Mises Daily

Don't Cave

"If a dystopian nightmare of the totalitarian state finally arrives in the United States, it will be the result of a compromise…"

If you write about and follow politics enough, you eventually realized that most evil in this world is brought about by those seeking a lesser of two evils. And those who assist in this very much resent it when you point out that they are promoting evil.

My inbox has been inundated in recent days with people who think along these lines. Consider the Detroit bailout for example. Now, this idea is preposterous on the face of it. One of the glorious aspects of this recession is that it will finally deal the crippling blow to this industry, which has been a decades-long drag on American productivity.

Wicked unions have thoroughly looted the capital stock of these companies, and the workers themselves are wholly focused on their own well-being rather than that of the company and the consumer. The management is deeply embedded in the regulatory structure of the state, working to effectively turn the American car industry into a public-private partnership of the sort Mussolini would have applauded.

You don't have to be a technician to know that foreign makers — whether building abroad or residing in the United States — make a superior car at a better price, no matter how much the "Big 3" waste on hopped-up advertising campaigns. In fact, we should welcome their complete bankruptcy. Maybe they can regroup or maybe they can't. That's for the market to decide.

In the meantime, not cranking out these endless cars would be a welcome relief, freeing up labor and capital for more-economically-useful purposes.

To bail them out with tax dollars is an amazing insult to American consumers. What Americans have chosen not to buy, the government is now effectively forcing them to buy. You want a Toyota and paid for it with your money but your government is now saying that you should have bought a Pontiac, so it is tapping into your bank account to make it happen — and then not even giving you a car for your money!

But let's return to the problem of those who have caved in. I'm getting messages from people who believe in free markets saying that we have to do this bailout anyway, otherwise we will face worse consequences. The unions will strike back. There will be massive protectionism to prop up the industry. Free-market people will get a bad name for not supporting the little guy. Our industrial base will further erode. Unemployment will soar and then the masses will riot and we'll get Bolshevism. And so on.

Dick Cheney himself is reported to have gone around to Republican senators to tell them to pass the bailout, even if they disagree. Otherwise, they will be like Hoover, not having done anything about the Depression. Leaving aside his stupid historical point (Hoover did plenty, all of it wrong), it is never right to do evil that good may come of it.
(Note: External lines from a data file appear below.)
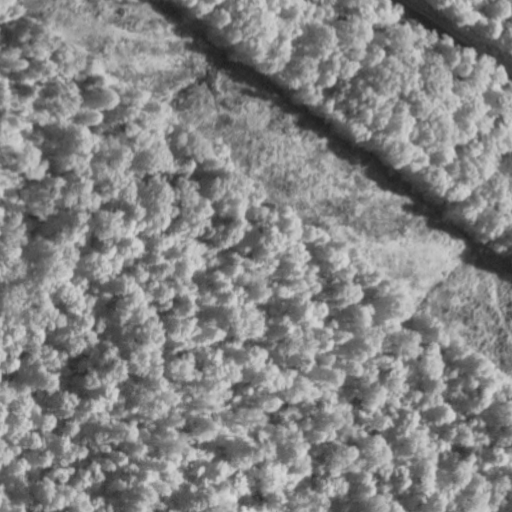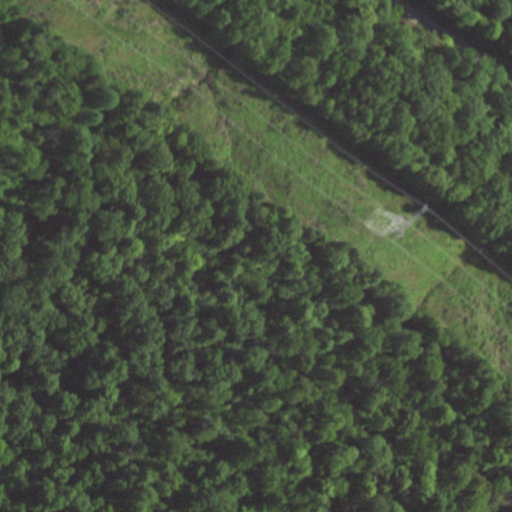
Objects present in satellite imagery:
road: (455, 39)
power tower: (401, 234)
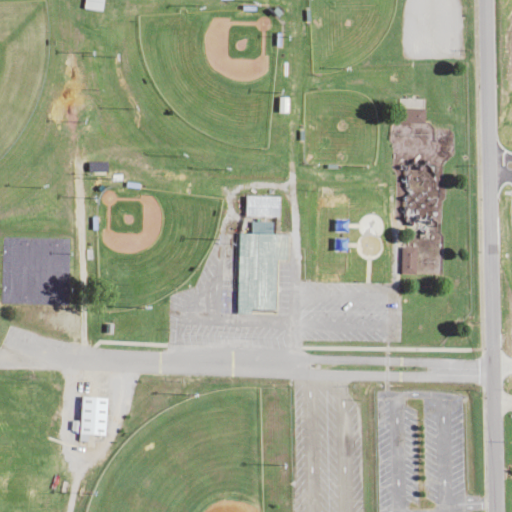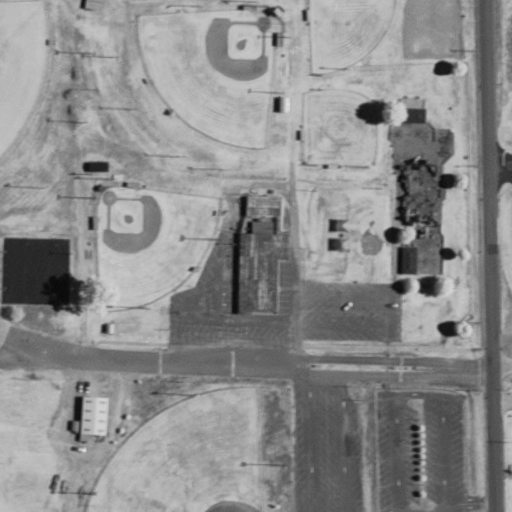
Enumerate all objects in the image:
building: (91, 4)
park: (342, 30)
park: (19, 62)
park: (213, 67)
building: (408, 114)
park: (336, 127)
building: (94, 166)
park: (241, 183)
building: (260, 205)
park: (331, 231)
park: (365, 231)
park: (147, 241)
road: (487, 256)
building: (406, 259)
building: (257, 265)
park: (44, 272)
road: (244, 363)
building: (90, 414)
park: (186, 457)
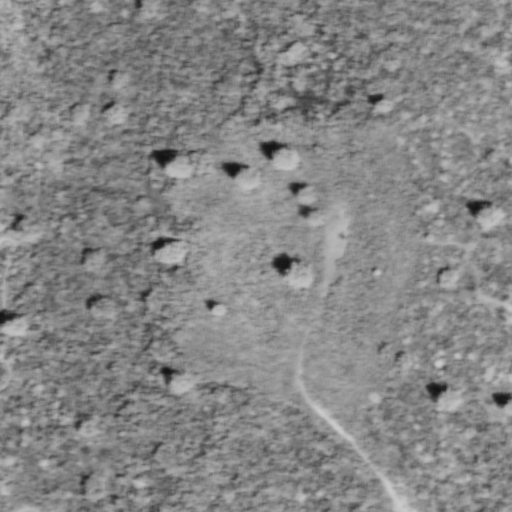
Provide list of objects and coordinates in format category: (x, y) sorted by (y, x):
road: (4, 298)
road: (299, 386)
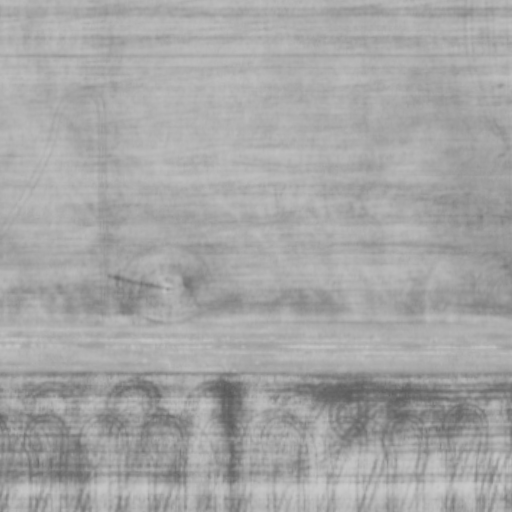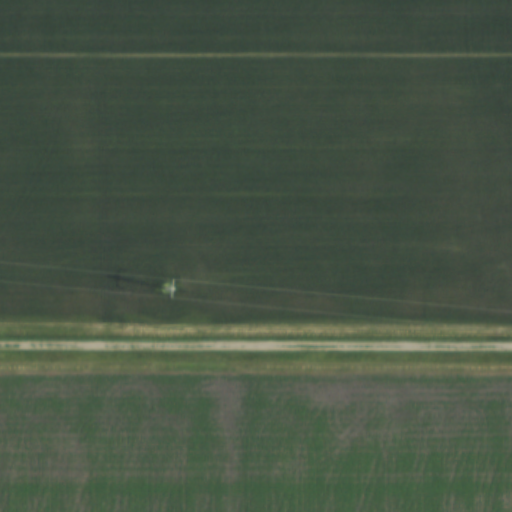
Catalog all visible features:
power tower: (162, 287)
road: (256, 349)
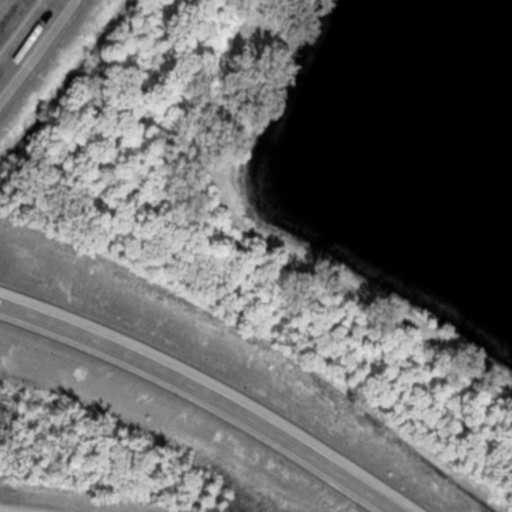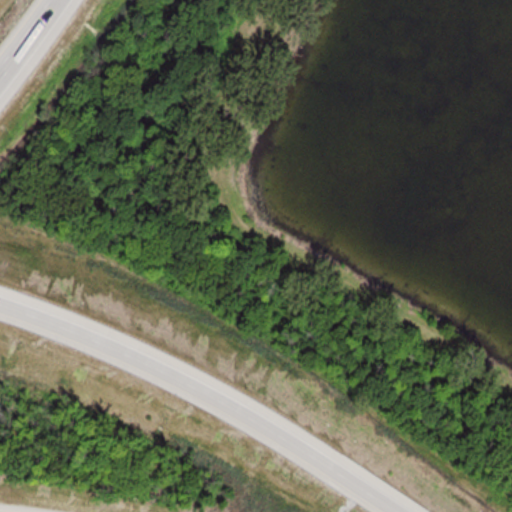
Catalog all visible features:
road: (30, 34)
road: (3, 71)
road: (3, 71)
park: (307, 190)
road: (277, 237)
road: (199, 397)
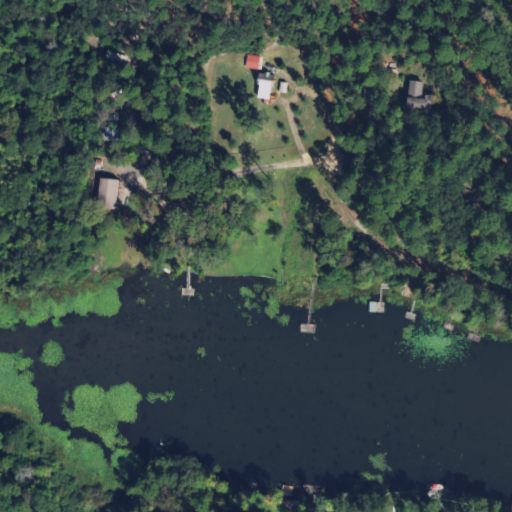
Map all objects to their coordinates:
building: (256, 61)
building: (270, 88)
building: (110, 193)
road: (342, 208)
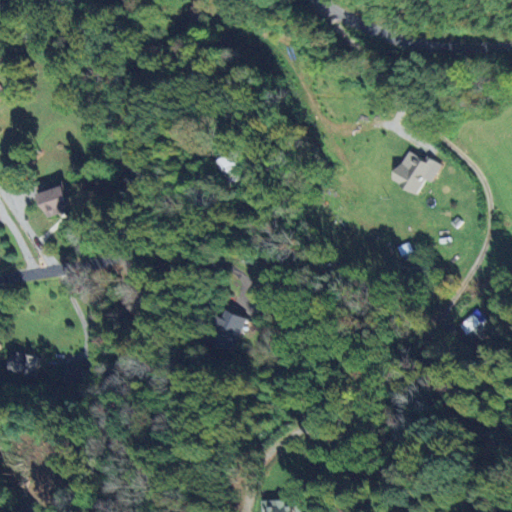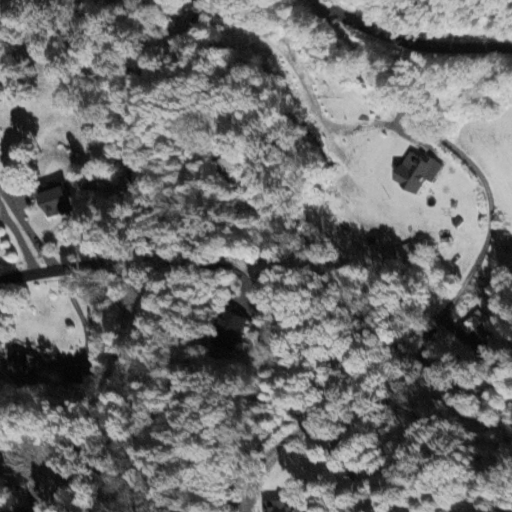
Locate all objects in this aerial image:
road: (410, 42)
building: (414, 172)
road: (145, 182)
building: (53, 200)
road: (482, 246)
road: (176, 289)
road: (81, 319)
building: (475, 325)
building: (231, 330)
building: (22, 364)
building: (76, 374)
building: (280, 505)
I grant that all the predicted results of failing to pass it would be bad. They might even be worse than a bailout — who is to say? But these are speculations about the future. What we face right now is the terrible evil of a bailout, and great good comes from its failure to pass. What's more, if free-market people can't bring themselves to oppose that, what good are they anyway?

People who think along these lines imagine that they personally can control the political process in clever ways, giving a bit here to get more later on. I actually heard these same arguments about the first round of bailouts back in September: we'd better support this now else it will be worse later.

What is striking about these arguments is how tyrants always use them. Hilary Clinton used to claim that we either pay for her healthcare program now or pay more later. FDR said we needed to support the New Deal now, else face full-scale socialism later. Actually Hitler was the same way: his entire program was justified on the idea that only National Socialism could stop Bolshevism.

"The management is deeply embedded in the regulatory structure of the state, working to effectively turn the American car industry into a public-private partnership of the sort Mussolini would have applauded."

If a dystopian nightmare of the totalitarian state finally arrives in the United States, it will be the result of a compromise, and there will be people around until the very end who will insist that we should be grateful because it could be much worse.

This kind of strategizing also works as a cover for selling your soul. The temptation to do this is very great indeed. The state loves nothing more than a seeming libertarian who weighs in from time to time with a pro-state position. This allows the state and its minions to justify their oppression even from the standpoint of libertarian intellectuals. When you sell out, this is the role you are playing (and this is the role that some DC organizations have been appointed to play).

There is only one sure way that you can know you are on the right side of history, and that is by saying what is true and defending what is right, without exception. It is not left to intellectuals to play political games. Intellectuals are supposed to tell the truth, regardless of the moment. That means, in these days, completely opposing all increases in state power under the cover of "countercyclical policy."

Let evil people take responsibility for their evil policies. Those who know better should stick to the right and true.